As was to be expected with a slower home sales pace industry wide, the first quarter of the year’s financial results for eXp World Holdings, the parent company of eXp Realty, were not as strong as a year ago. However, firm executives were still pleased with how the company performed in the face of headwinds.
“We did do a lot of cost cutting last year, but it was nice to see that even in what is historically the worst quarter of the year, we were able to have a little bit of net income, and our adjusted EBITDA was positive, so a lot of good things going on for the quarter from a top level perspective,” Glenn Sanford, the CEO and founder of eXp World Holdings and the CEO of eXp Realty, told investors and analysts on the firm’s first quarter earnings call with investors Thursday evening.
During the first quarter of 2023, eXp World Holdings recorded a 16% annual decrease in revenue to $850.6 million and a net income of $1.453 million, down from $8.864 million a year ago.
The firm’s North American Realty segment generated $837.1 million in revenue, down from $1.001 billion a year prior.

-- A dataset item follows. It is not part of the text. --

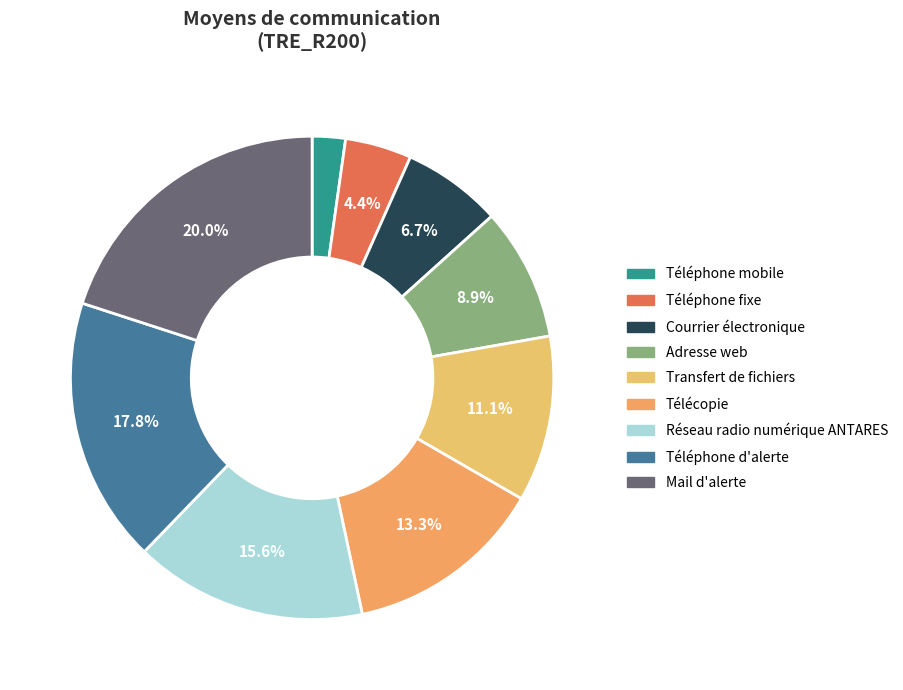

To the nearest percent, what is the difference between the Télécopie and Transfert de fichiers slice percentages?

2%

This segment of the firm makes up 98% of the firm’s total revenue. On the international realty front, revenue was up 52% year over year to $10.76 million.

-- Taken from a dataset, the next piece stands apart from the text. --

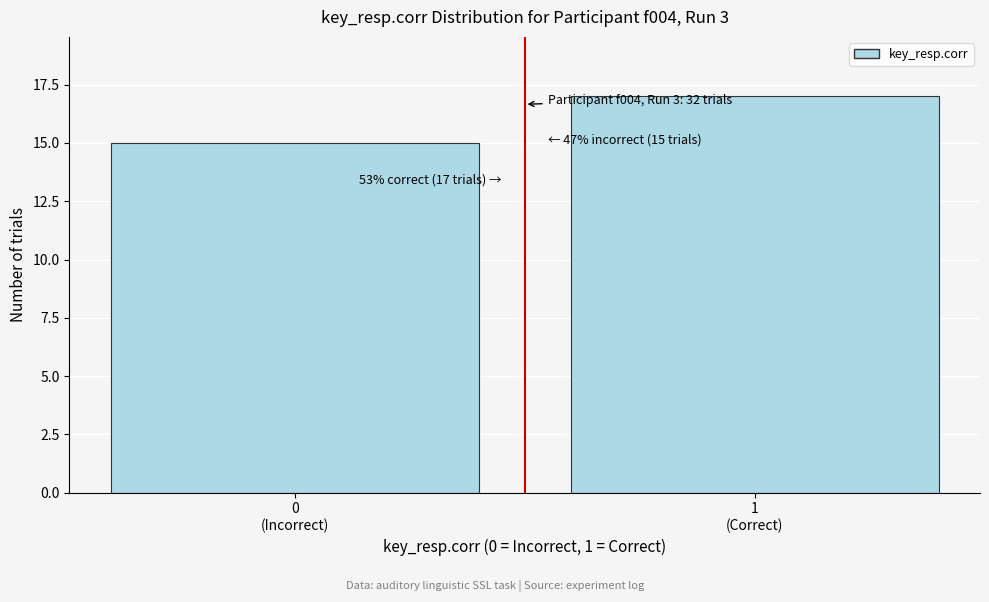

Reading left to right, extract all data points from this chart.

15	17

Executives attributed the drop in revenue to yearly decreases in both transaction count and the average selling prices. The brokerage recorded a 10% decrease in closed transaction sides worldwide to 102,305 sides (in the U.S., the transaction count was down 16% year over year for the quarter), while global sales volume was down 20% on an annual basis to $33.2 billion.
Despite the drop in closed transaction count, Sanford was pleased that the firm’s market share in the U.S. was up to 4.1%, an 11.6% increase compared to a year ago.
“We fundamentally feel that’s going to be a continued direction we’ll see in the soft market in Q2. We will see how it compares. My guess is that industry-wide will still be down Q2, maybe Q3, but we believe that we’ll continue to grow market share. So when we come out the other side of this, we will be in great shape to reap the rewards of a much-improved market,” Sanford said.
Sanford also highlighted the brokerage’s 12% year-over-year increase in agent count to 87,000, including an 8.3% annual agent count increase in the U.S. In comparison, the National Association of Realtors (NAR) is currently reporting a 0.3% drop in agent count.
The one major announcement Sanford unveiled on the call was the launch of eXp Ventures, an internal venture fund to invest “strategic and synergistic products and services.” The firm will invest a total of $10 million per year in these projects.
Looking ahead Sanford said he is hearing less negativity from agents about the market.
“Those who were taking it on the chin last year through the summer and the fall, they have adjusted to the new normal. I believe that we are now fully into the new normal in terms of sales volumes, so now it will be more about steady growth,” Sanford said. “I think once we get into especially Q3 and Q4, we will actually start to see year-over-year growth rates, and I think agents are starting to pick that up as well.”